Anthem Blue Cross

ambergirl
on 8/25/09 1:47 am
Does anyone know if they still require 6 mo supervised diet by dr. ? currently.
I asked them and they directed me to policies and procedures for lapband. It was a 25 pg doc.
I studied and no where on there does it say a time or length for medically supervised diet.
It just says that the doc has to answer a questionare. Does any one know if this has changed recently? What would you do?
THANKS!
GOD GRANT ME THE SERENITY!
Diane C.
on 8/25/09 2:34 am - Highland, CA
Well obviously the person you spoke too wasn't too smart.  I have blue cross ppo and they gave me a person who followed me for a month before the surgery and 3 months after.  If I was you, I would call them back, tell them I read the 25 pages and didn't see anything about a 6 month diet, and say, is that true, there isn't one?
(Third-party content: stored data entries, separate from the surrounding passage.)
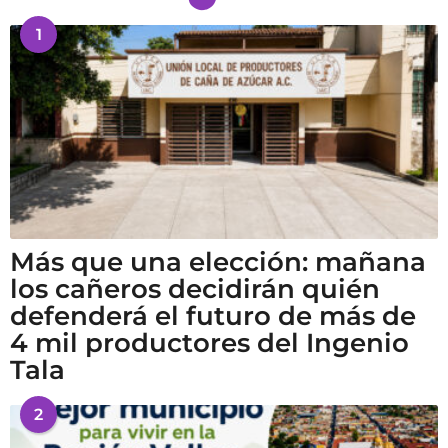
1
Más que una elección: mañana
los cañeros decidirán quién
defenderá el futuro de más de
4 mil productores del Ingenio
Tala
2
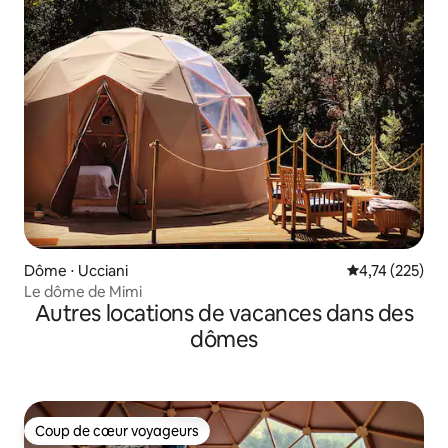
Dôme ⋅ Ucciani
Évaluation moy
4,74 (225)
Le dôme de Mimi
Autres locations de vacances dans des
dômes
Coup de cœur voyageurs
Coup de cœur voyageurs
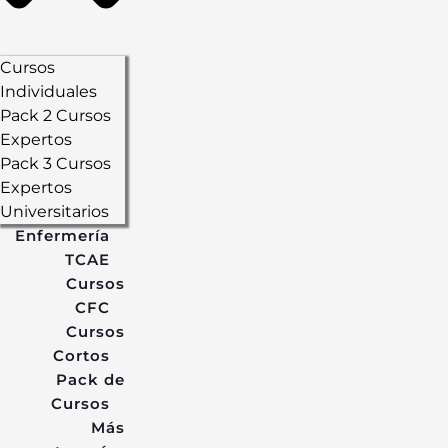
Cursos
Individuales
Pack 2 Cursos
Expertos
Pack 3 Cursos
Expertos
Universitarios
Enfermería
TCAE
Cursos
CFC
Cursos
Cortos
Pack de
Cursos
Más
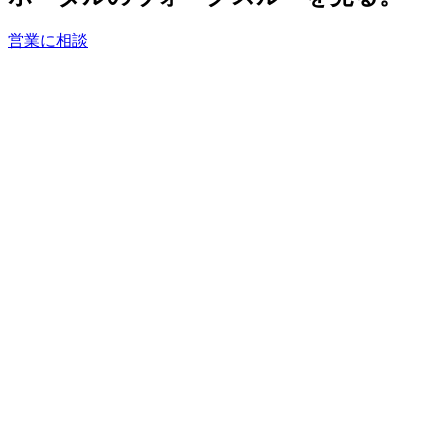
営業に相談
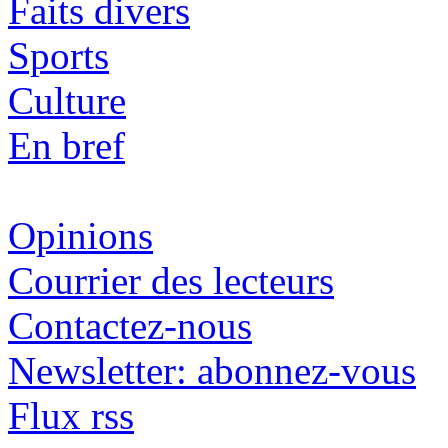
Faits divers
Sports
Culture
En bref
Opinions
Courrier des lecteurs
Contactez-nous
Newsletter: abonnez-vous
Flux rss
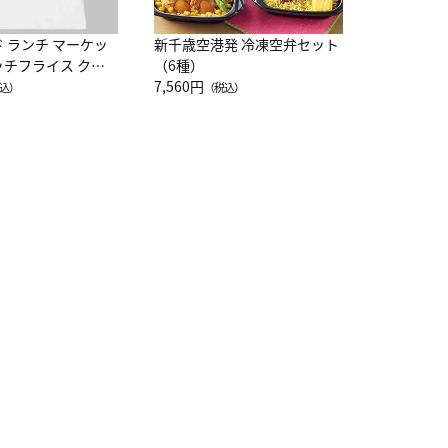
ド ランチ マーケッ
新千歳空港発 冷凍空弁セット
ッチフライス クル
（6種）
注半袖Ｔシャツ
7,560円
込）
（税込）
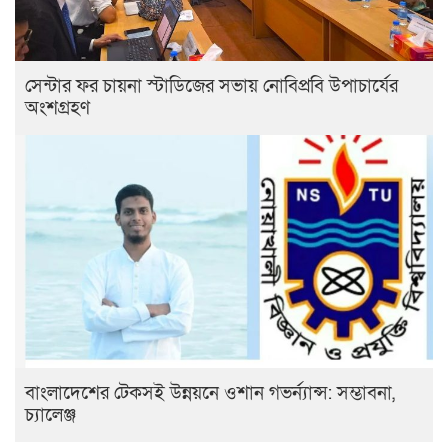
সেন্টার ফর চায়না স্টাডিজের সভায় নোবিপ্রবি উপাচার্যের
অংশগ্রহণ
বাংলাদেশের টেকসই উন্নয়নে ওশান গভর্ন্যান্স: সম্ভাবনা,
চ্যালেঞ্জ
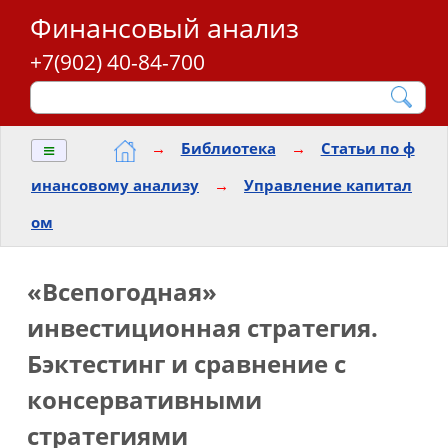
Финансовый анализ
+7(902) 40-84-700
≡
→
Библиотека
→
Статьи по ф
инансовому анализу
→
Управление капитал
ом
«Всепогодная»
инвестиционная стратегия.
Бэктестинг и сравнение с
консервативными
стратегиями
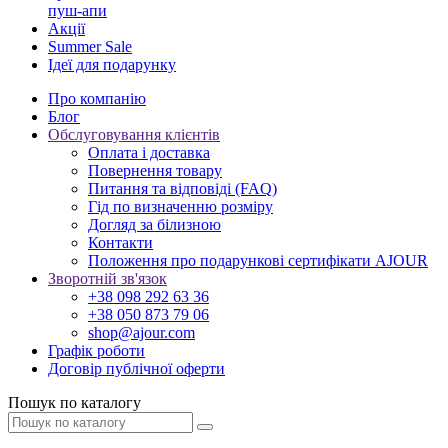
пуш-апи
Акції
Summer Sale
Ідеї для подарунку
Про компанію
Блог
Обслуговування клієнтів
Оплата і доставка
Повернення товару
Питання та відповіді (FAQ)
Гід по визначенню розміру
Догляд за білизною
Контакти
Положення про подарункові сертифікати AJOUR
Зворотній зв'язок
+38 098 292 63 36
+38 050 873 79 06
shop@ajour.com
Графік роботи
Договір публічної оферти
Пошук по каталогу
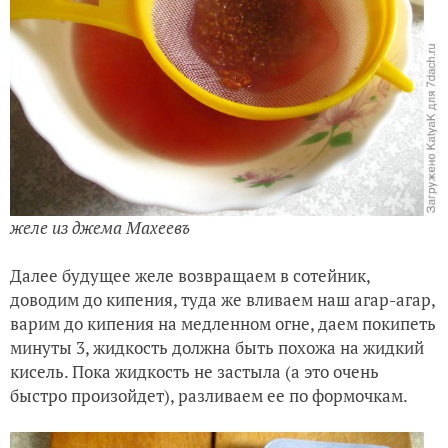
желе из джема Махеевъ
Далее будущее желе возвращаем в сотейник,
доводим до кипения, туда же вливаем на
ш агар-агар,
варим до кипения на медленном огне, даем покипеть
минуты 3, жидкость должна быть похожа на жидкий
кисель. Пока жидкость не застыла (а это очень
быстро произойдет), разливаем ее по формочкам.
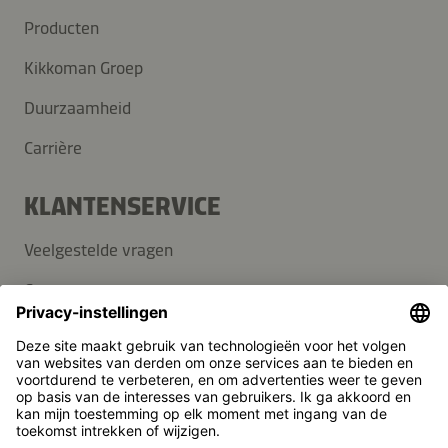
Producten
Kikkoman Groep
Duurzaamheid
Carrière
KLANTENSERVICE
Veelgestelde vragen
Contact
Nieuwsbrief
Pers
Kikkoman is een geregistreerd handelsmerk van Kikkoman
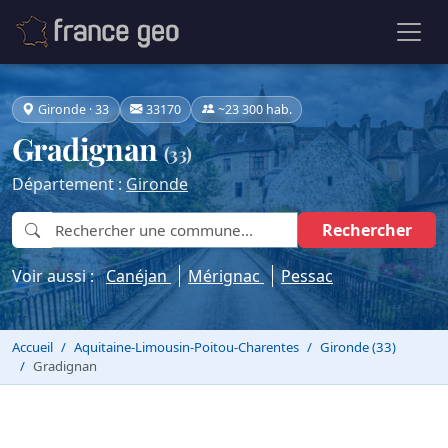
Gironde · 33
33170
~23 300 hab.
Gradignan
(33)
Département :
Gironde
Rechercher
Voir aussi :
Canéjan
Mérignac
Pessac
Accueil
Aquitaine-Limousin-Poitou-Charentes
Gironde (33)
Gradignan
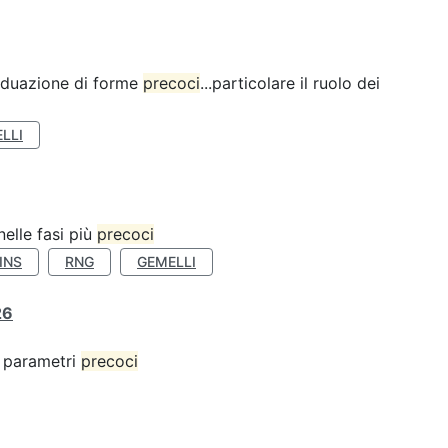
ividuazione di forme
precoci
...particolare il ruolo dei
LLI
nelle fasi più
precoci
INS
RNG
GEMELLI
26
 o parametri
precoci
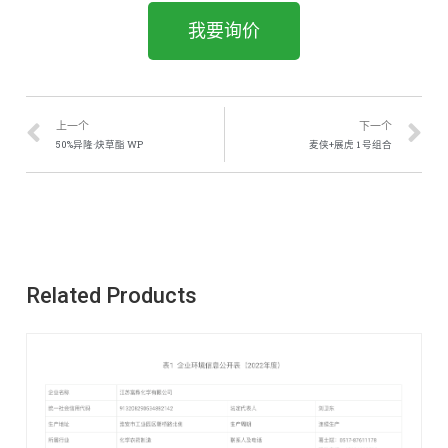
我要询价
上一个
下一个
50%异隆·炔草酯 WP
麦侠+展虎 1 号组合
Related Products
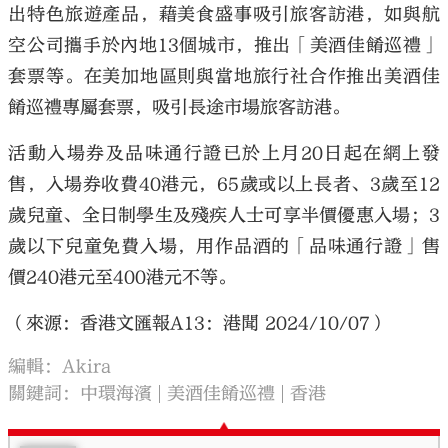
出特色旅遊產品，藉美食盛事吸引旅客訪港，如與航
空公司攜手於內地13個城市，推出「美酒佳餚巡禮」
套票等。在美加地區則與當地旅行社合作推出美酒佳
餚巡禮專屬套票，吸引長途市場旅客訪港。
活動入場券及品味通行證已於上月20日起在網上發
售，入場券收費40港元，65歲或以上長者、3歲至12
歲兒童、全日制學生及殘疾人士可享半價優惠入場；3
歲以下兒童免費入場，用作品酒的「品味通行證」售
價240港元至400港元不等。
（來源：香港文匯報A13：港聞 2024/10/07）
編輯：Akira
關鍵詞：
中環海濱
美酒佳餚巡禮
香港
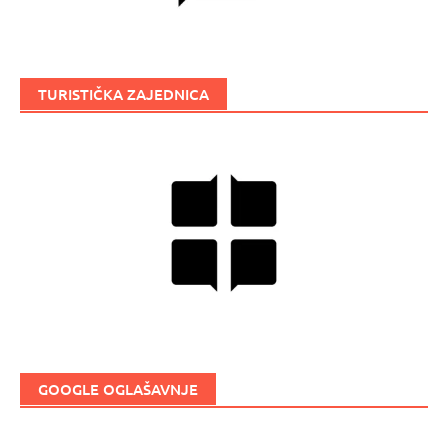
TURISTIČKA ZAJEDNICA
GOOGLE OGLAŠAVNJE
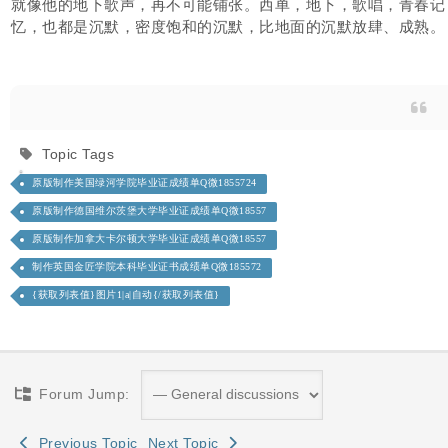
就像他的地下歌声，再不可能铺张。西单，地下，歌唱，青春记
忆，也都是沉默，密度饱和的沉默，比地面的沉默放肆、成熟。
Topic Tags
原版制作美国绿河学院毕业证成绩单Q微1855724
原版制作德国维尔茨堡大学毕业证成绩单Q微18557
原版制作加拿大卡尔顿大学毕业证成绩单Q微18557
制作英国金匠学院本科毕业证书成绩单Q微185572
{获取列表值}图片1|a|自动{/获取列表值}
Forum Jump:
Previous Topic
Next Topic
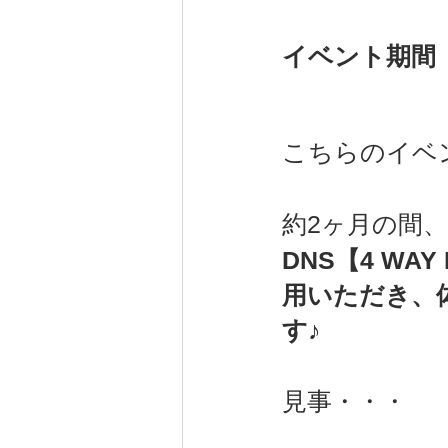
イベント期間 ：
こちらのイベ
約2ヶ月の間
DNS【4 WA
用いただき、
す
♪
見事・・・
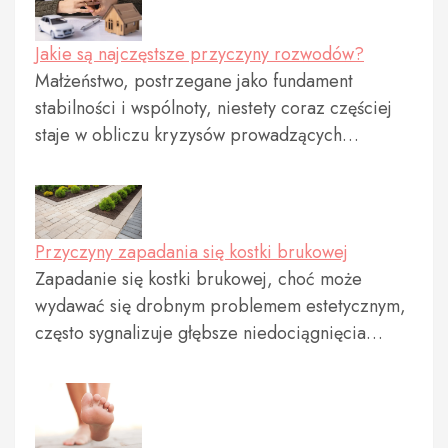
Jakie są najczęstsze przyczyny rozwodów?
Małżeństwo, postrzegane jako fundament
stabilności i wspólnoty, niestety coraz częściej
staje w obliczu kryzysów prowadzących…
Przyczyny zapadania się kostki brukowej
Zapadanie się kostki brukowej, choć może
wydawać się drobnym problemem estetycznym,
często sygnalizuje głębsze niedociągnięcia…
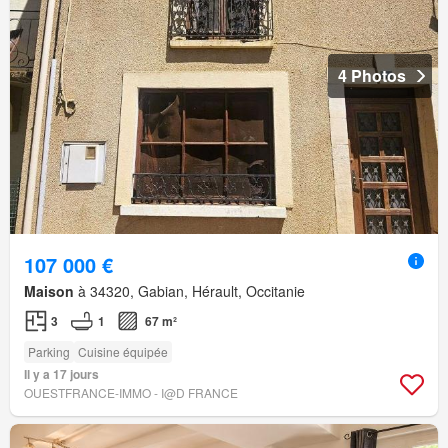
4 Photos
107 000 €
Maison
à 34320, Gabian, Hérault, Occitanie
3
1
67 m²
Parking
Cuisine équipée
Il y a 17 jours
OUESTFRANCE-IMMO - I@D FRANCE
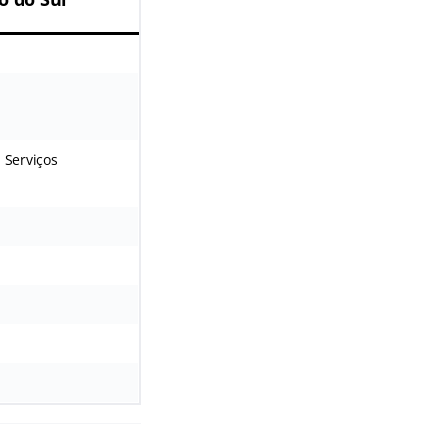
 Serviços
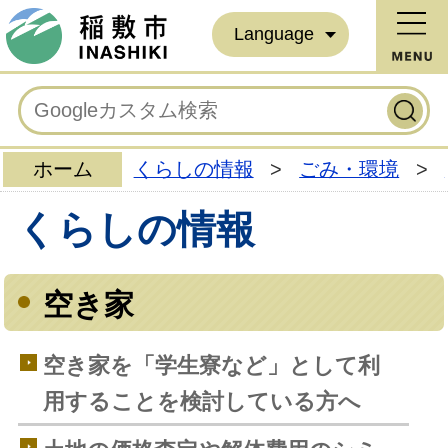
Language
ホーム
くらしの情報
>
ごみ・環境
>
くらしの情報
空き家
空き家を「学生寮など」として利
用することを検討している方へ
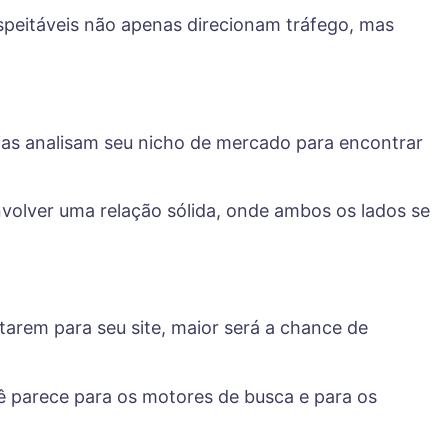
respeitáveis não apenas direcionam tráfego, mas
ias analisam seu nicho de mercado para encontrar
nvolver uma relação sólida, onde ambos os lados se
arem para seu site, maior será a chance de
cê parece para os motores de busca e para os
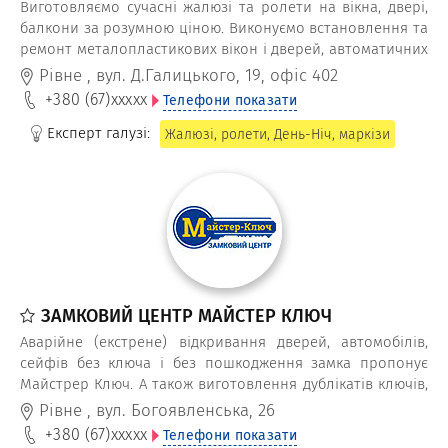
Виготовляємо сучасні жалюзі та ролети на вікна, двері,
балкони за розумною ціною. Виконуємо встановлення та
ремонт металопластикових вікон і дверей, автоматичних
гаражних воріт, автоматики для воріт, вхідних дверей і
Рівне
,
вул. Д.Галицького, 19, офіс 402
захисних ролет, регулювання фурнітури.
+380 (67)
xxxxx
Телефони показати
Експерт галузі:
Жалюзі, ролети, День-Ніч, маркізи
ЗАМКОВИЙ ЦЕНТР МАЙСТЕР КЛЮЧ
Аварійне (екстрене) відкривання дверей, автомобілів,
сейфів без ключа і без пошкодження замка пропонує
Майстрер Ключ. А також виготовлення дублікатів ключів,
автоключів, з чіпом, до домофона, розробка системи
Рівне
,
вул. Богоявленська, 26
Майстер-ключ.
+380 (67)
xxxxx
Телефони показати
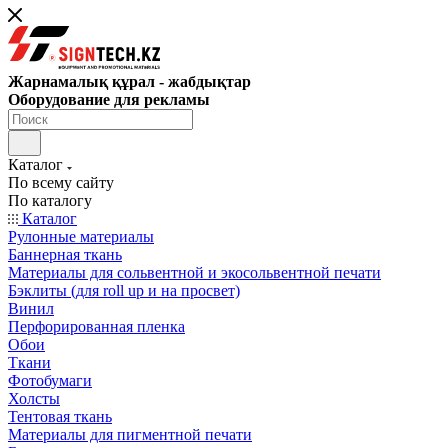
Жарнамалық құрал - жабдықтар
Оборудование для рекламы
Каталог
По всему сайту
По каталогу
Каталог
Рулонные материалы
Баннерная ткань
Материалы для сольвентной и экосольвентной печати
Бэклиты (для roll up и на просвет)
Винил
Перфорированная пленка
Обои
Ткани
Фотобумаги
Холсты
Тентовая ткань
Материалы для пигментной печати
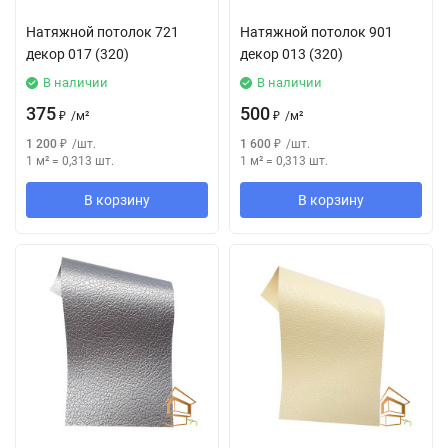
Натяжной потолок 721
Натяжной потолок 901
декор 017 (320)
декор 013 (320)
В наличии
В наличии
375
500
₽
/
м²
₽
/
м²
1 200
₽
/
шт.
1 600
₽
/
шт.
1 м²
=
0,313
шт.
1 м²
=
0,313
шт.
В корзину
В корзину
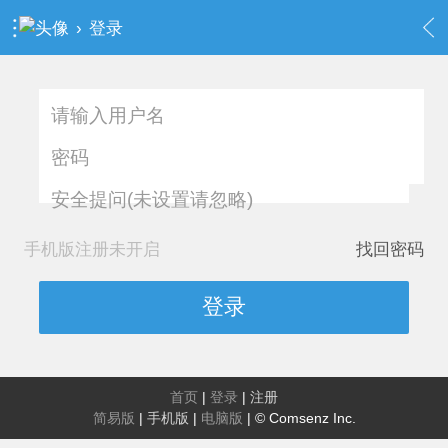
›
登录
安全提问(未设置请忽略)
手机版注册未开启
找回密码
登录
首页
|
登录
|
注册
简易版
|
手机版
|
电脑版
|
© Comsenz Inc.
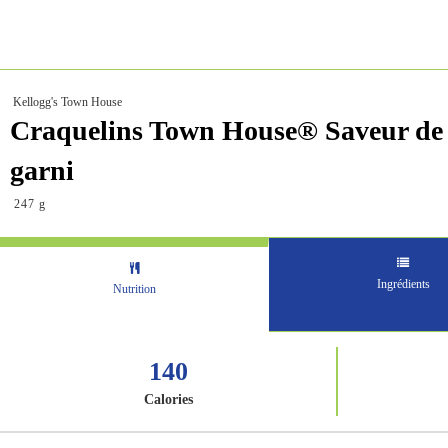
Kellogg's Town House
Craquelins Town House® Saveur de P
garni
247 g
Ingrédients
Nutrition
140
Calories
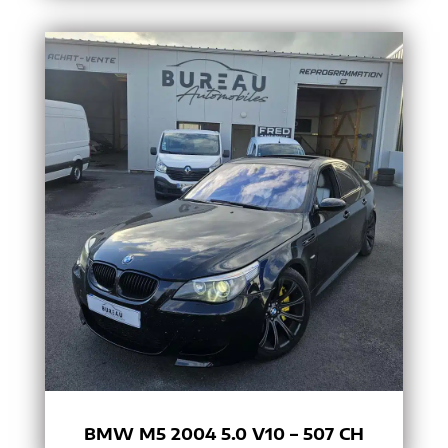
BMW M5 2004 5.0 V10 – 507 CH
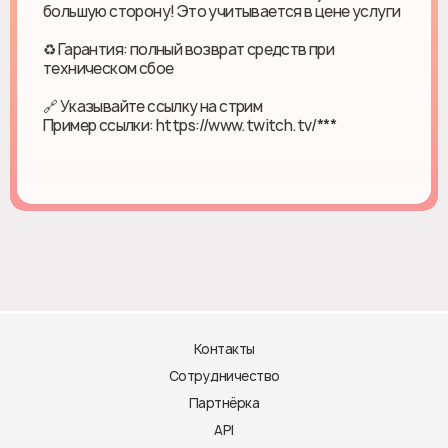
большую сторону! Это учитывается в цене услуги
♻ Гарантия: полный возврат средств при
техническом сбое
🔗 Указывайте ссылку на стрим
Пример ссылки: https://www.twitch.tv/***
Контакты
Сотрудничество
Партнёрка
API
Also I didn't have to do anything before my surgery, pick a doc, and that was it, the doctors office took care of that from there, but every doctors office and every insurance company is different.

Good luck, Diane
crisna626
on 8/25/09 5:15 am - San Diego, CA
 I have Anthem Blue Cross here in California.... not sure what state you're in.  So don't know if it'd be different if it's a different state.  But I didn't have to do 6 months before.  All the insurance required was a psych eval, nutritionist eval and letter from the surgeon.  Once it was submitted I got approved in 3 days.  Hopefully this helps!
Excited for the new me!

Diane C.
on 8/25/09 5:29 am - Highland, CA
I didn't think there was a six month program either.  Thanks for posting, good to see a new face!

Diane
(deactivated member)
on 8/25/09 8:34 am - Citrus Heights, CA
I have Anthem Blue Cross and they did not require a 6 month supervised diet.  What they did ask for was a list and date of all the diets I had tried in the past.  We all know that list could be pages long!  Then they asked for blood work for the past year.  Other than that, it has been smooth sailing.  I had a couple hiccups in the process because my insurance was canceled because I didn't show proof of residency for the State.  Soon as that went through I got my appointment with the Dr relatively right away, and went to all my seminars already, so that it out of the way.  Thurs. will be my appointment with the surgeon then I get referred to the Psych Dr for the evail, guess to make sure I am sane.  Then the insurance person at the surgeons office will schedule the surgery appointment. 

I hope you have good luck with your journey.
GoingMobile
on 8/25/09 8:44 am - San Dimas, CA
heres the twist. whiel my BSBC did not require it my HMO/IPA tried to require it. If you have an HMO they may require it before they issue the referral, make sure you are clear on both sides of the aisle
(deactivated member)
on 8/25/09 12:14 pm
I think it depends on the specific plan.

I have Anthem Blue Cross California Prudent Buyer PPO and I was approved after psych eval, nutritionist, and a sleep study (I am a 39 BMI) to prove I had a comorbidity.